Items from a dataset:
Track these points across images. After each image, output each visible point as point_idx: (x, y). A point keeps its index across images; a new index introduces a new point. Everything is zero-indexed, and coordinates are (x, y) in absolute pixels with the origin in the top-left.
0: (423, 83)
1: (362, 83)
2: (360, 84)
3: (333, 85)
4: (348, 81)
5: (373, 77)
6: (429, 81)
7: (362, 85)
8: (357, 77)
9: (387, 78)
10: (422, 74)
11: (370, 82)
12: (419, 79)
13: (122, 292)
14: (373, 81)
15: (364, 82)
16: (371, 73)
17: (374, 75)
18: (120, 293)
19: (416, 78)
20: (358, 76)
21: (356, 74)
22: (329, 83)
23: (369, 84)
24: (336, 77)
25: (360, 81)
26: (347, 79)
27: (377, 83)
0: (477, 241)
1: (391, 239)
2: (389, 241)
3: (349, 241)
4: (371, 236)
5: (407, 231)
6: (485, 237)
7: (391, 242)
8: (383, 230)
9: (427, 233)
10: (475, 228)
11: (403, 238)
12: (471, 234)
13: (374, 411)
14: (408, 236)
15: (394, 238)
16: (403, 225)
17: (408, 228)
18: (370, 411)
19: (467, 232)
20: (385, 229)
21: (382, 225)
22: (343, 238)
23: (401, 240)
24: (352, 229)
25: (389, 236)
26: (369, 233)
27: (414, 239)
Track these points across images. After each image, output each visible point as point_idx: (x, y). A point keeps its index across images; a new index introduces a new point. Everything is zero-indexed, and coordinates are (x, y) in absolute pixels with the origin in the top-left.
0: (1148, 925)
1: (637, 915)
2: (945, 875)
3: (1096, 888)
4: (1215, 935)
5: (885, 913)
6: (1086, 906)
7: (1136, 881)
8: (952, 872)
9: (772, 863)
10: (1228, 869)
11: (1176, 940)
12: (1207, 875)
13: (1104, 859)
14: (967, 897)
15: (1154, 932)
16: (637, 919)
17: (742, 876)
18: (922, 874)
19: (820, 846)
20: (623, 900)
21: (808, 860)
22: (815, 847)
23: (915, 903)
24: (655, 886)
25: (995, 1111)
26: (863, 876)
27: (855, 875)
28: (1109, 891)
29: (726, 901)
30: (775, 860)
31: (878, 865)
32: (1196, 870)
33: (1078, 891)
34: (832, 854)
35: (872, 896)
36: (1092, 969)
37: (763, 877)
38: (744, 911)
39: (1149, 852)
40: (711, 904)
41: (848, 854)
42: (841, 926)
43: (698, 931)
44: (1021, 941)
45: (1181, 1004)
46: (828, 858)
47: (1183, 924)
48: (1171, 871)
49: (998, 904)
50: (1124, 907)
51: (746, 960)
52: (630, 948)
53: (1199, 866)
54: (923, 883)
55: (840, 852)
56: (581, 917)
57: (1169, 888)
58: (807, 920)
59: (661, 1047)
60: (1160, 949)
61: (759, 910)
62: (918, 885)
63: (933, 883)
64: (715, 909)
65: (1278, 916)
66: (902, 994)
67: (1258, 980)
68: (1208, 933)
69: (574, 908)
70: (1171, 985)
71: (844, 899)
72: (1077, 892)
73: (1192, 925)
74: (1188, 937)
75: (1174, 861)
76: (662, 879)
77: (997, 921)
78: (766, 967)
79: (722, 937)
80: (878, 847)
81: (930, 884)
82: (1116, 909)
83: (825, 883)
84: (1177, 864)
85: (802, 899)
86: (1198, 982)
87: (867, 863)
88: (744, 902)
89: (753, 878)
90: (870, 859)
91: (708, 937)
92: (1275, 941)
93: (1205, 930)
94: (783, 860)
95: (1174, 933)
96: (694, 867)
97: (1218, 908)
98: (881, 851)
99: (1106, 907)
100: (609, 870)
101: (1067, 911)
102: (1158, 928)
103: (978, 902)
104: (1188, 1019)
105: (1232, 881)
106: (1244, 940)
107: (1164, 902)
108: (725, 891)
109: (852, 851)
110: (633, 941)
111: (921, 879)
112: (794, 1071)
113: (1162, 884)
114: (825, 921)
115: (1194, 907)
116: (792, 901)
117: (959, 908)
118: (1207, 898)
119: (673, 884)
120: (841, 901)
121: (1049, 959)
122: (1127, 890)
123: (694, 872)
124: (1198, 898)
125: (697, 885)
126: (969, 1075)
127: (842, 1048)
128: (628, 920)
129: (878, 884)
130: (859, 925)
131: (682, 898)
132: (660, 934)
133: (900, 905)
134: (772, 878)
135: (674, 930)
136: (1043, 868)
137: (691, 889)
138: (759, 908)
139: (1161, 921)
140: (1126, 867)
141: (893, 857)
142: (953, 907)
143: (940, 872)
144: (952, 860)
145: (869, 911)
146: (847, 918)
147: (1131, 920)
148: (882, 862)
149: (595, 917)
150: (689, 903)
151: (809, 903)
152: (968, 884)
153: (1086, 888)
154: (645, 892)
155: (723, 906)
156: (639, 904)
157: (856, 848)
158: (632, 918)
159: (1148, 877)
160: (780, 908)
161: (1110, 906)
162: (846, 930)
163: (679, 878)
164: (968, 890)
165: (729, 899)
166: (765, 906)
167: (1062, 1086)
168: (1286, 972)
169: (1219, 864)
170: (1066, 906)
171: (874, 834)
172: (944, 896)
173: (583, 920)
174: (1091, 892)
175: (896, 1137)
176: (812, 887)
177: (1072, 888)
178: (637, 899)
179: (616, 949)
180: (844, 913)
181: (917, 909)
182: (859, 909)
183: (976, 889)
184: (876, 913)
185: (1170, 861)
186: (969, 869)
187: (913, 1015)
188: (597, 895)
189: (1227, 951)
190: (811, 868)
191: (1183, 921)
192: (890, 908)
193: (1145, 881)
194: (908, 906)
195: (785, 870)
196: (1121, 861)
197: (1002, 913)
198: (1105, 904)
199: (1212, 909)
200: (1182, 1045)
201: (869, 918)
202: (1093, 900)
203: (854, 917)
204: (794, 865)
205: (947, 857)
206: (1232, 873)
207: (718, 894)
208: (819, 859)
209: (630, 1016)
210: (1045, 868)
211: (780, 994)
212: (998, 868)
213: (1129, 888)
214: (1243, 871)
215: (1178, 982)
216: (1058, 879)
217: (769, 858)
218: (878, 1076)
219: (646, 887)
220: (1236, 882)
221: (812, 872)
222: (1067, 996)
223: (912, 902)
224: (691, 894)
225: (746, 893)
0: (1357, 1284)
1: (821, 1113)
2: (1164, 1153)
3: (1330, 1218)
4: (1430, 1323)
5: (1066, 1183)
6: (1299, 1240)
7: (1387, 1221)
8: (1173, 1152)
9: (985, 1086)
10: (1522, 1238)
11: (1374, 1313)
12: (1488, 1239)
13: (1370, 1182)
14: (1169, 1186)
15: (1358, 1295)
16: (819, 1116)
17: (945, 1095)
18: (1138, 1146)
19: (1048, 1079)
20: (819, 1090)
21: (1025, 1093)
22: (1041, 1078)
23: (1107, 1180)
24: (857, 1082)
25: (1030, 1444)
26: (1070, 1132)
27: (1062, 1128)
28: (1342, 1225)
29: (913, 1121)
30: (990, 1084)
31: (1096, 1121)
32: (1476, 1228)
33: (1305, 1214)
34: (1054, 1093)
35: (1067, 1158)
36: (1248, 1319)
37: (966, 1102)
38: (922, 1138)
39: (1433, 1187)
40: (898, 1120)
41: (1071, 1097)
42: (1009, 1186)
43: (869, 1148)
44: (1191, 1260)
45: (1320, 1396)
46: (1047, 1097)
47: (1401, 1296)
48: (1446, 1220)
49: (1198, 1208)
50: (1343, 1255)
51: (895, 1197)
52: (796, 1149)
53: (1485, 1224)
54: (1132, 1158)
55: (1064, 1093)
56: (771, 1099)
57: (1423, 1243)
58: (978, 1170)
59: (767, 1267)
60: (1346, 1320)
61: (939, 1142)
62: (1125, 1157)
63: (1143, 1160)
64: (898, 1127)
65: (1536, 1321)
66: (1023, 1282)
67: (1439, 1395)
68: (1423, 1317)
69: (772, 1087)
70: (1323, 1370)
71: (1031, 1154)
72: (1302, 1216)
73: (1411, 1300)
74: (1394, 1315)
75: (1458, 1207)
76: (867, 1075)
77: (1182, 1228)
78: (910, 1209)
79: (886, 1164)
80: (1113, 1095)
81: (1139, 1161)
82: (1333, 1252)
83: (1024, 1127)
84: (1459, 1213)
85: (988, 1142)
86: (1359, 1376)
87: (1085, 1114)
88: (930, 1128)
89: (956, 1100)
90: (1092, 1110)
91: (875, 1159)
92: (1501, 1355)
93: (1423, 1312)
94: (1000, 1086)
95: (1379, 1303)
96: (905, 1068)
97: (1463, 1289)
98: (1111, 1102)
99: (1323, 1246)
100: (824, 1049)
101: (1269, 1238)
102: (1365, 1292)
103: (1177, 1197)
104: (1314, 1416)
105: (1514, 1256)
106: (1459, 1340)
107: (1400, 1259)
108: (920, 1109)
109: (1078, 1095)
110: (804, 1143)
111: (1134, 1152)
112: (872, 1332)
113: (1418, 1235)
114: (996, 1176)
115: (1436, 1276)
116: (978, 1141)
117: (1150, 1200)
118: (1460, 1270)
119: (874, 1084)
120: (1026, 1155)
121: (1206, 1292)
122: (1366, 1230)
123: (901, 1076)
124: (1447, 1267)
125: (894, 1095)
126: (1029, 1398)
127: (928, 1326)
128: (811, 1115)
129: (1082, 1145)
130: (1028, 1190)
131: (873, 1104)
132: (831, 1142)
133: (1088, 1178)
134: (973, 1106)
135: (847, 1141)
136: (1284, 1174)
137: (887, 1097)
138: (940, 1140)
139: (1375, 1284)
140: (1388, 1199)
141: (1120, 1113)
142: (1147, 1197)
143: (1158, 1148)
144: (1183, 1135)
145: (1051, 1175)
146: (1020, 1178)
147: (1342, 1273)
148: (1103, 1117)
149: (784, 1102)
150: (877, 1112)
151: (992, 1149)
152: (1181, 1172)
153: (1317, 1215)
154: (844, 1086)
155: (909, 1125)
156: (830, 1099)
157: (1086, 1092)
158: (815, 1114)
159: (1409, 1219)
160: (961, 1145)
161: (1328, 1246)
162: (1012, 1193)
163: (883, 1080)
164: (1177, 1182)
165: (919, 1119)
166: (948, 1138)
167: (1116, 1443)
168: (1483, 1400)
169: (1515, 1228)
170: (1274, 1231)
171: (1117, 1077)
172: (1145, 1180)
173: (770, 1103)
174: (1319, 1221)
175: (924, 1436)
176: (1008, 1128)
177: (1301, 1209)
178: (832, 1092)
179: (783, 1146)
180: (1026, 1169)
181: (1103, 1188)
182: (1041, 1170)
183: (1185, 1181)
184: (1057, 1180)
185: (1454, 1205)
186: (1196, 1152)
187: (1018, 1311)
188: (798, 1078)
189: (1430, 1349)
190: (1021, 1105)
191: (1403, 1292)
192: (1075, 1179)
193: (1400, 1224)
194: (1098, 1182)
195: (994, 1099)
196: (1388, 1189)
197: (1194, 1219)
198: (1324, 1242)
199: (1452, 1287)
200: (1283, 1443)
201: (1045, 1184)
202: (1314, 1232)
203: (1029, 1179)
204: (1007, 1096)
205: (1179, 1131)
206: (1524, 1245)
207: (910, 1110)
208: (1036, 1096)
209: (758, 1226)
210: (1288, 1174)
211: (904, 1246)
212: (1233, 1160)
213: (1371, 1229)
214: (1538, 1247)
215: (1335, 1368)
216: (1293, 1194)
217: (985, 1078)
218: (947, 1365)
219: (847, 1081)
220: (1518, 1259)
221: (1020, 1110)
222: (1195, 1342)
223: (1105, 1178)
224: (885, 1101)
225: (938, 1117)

-- WHAT TO PRODUCE --
Reproduce the lines of the entries above from the one with "104: (1188, 1019)" to the one with "213: (1129, 888)", both included, exactly and without any other line.

-- WRITTEN SOLUTION --
104: (1188, 1019)
105: (1232, 881)
106: (1244, 940)
107: (1164, 902)
108: (725, 891)
109: (852, 851)
110: (633, 941)
111: (921, 879)
112: (794, 1071)
113: (1162, 884)
114: (825, 921)
115: (1194, 907)
116: (792, 901)
117: (959, 908)
118: (1207, 898)
119: (673, 884)
120: (841, 901)
121: (1049, 959)
122: (1127, 890)
123: (694, 872)
124: (1198, 898)
125: (697, 885)
126: (969, 1075)
127: (842, 1048)
128: (628, 920)
129: (878, 884)
130: (859, 925)
131: (682, 898)
132: (660, 934)
133: (900, 905)
134: (772, 878)
135: (674, 930)
136: (1043, 868)
137: (691, 889)
138: (759, 908)
139: (1161, 921)
140: (1126, 867)
141: (893, 857)
142: (953, 907)
143: (940, 872)
144: (952, 860)
145: (869, 911)
146: (847, 918)
147: (1131, 920)
148: (882, 862)
149: (595, 917)
150: (689, 903)
151: (809, 903)
152: (968, 884)
153: (1086, 888)
154: (645, 892)
155: (723, 906)
156: (639, 904)
157: (856, 848)
158: (632, 918)
159: (1148, 877)
160: (780, 908)
161: (1110, 906)
162: (846, 930)
163: (679, 878)
164: (968, 890)
165: (729, 899)
166: (765, 906)
167: (1062, 1086)
168: (1286, 972)
169: (1219, 864)
170: (1066, 906)
171: (874, 834)
172: (944, 896)
173: (583, 920)
174: (1091, 892)
175: (896, 1137)
176: (812, 887)
177: (1072, 888)
178: (637, 899)
179: (616, 949)
180: (844, 913)
181: (917, 909)
182: (859, 909)
183: (976, 889)
184: (876, 913)
185: (1170, 861)
186: (969, 869)
187: (913, 1015)
188: (597, 895)
189: (1227, 951)
190: (811, 868)
191: (1183, 921)
192: (890, 908)
193: (1145, 881)
194: (908, 906)
195: (785, 870)
196: (1121, 861)
197: (1002, 913)
198: (1105, 904)
199: (1212, 909)
200: (1182, 1045)
201: (869, 918)
202: (1093, 900)
203: (854, 917)
204: (794, 865)
205: (947, 857)
206: (1232, 873)
207: (718, 894)
208: (819, 859)
209: (630, 1016)
210: (1045, 868)
211: (780, 994)
212: (998, 868)
213: (1129, 888)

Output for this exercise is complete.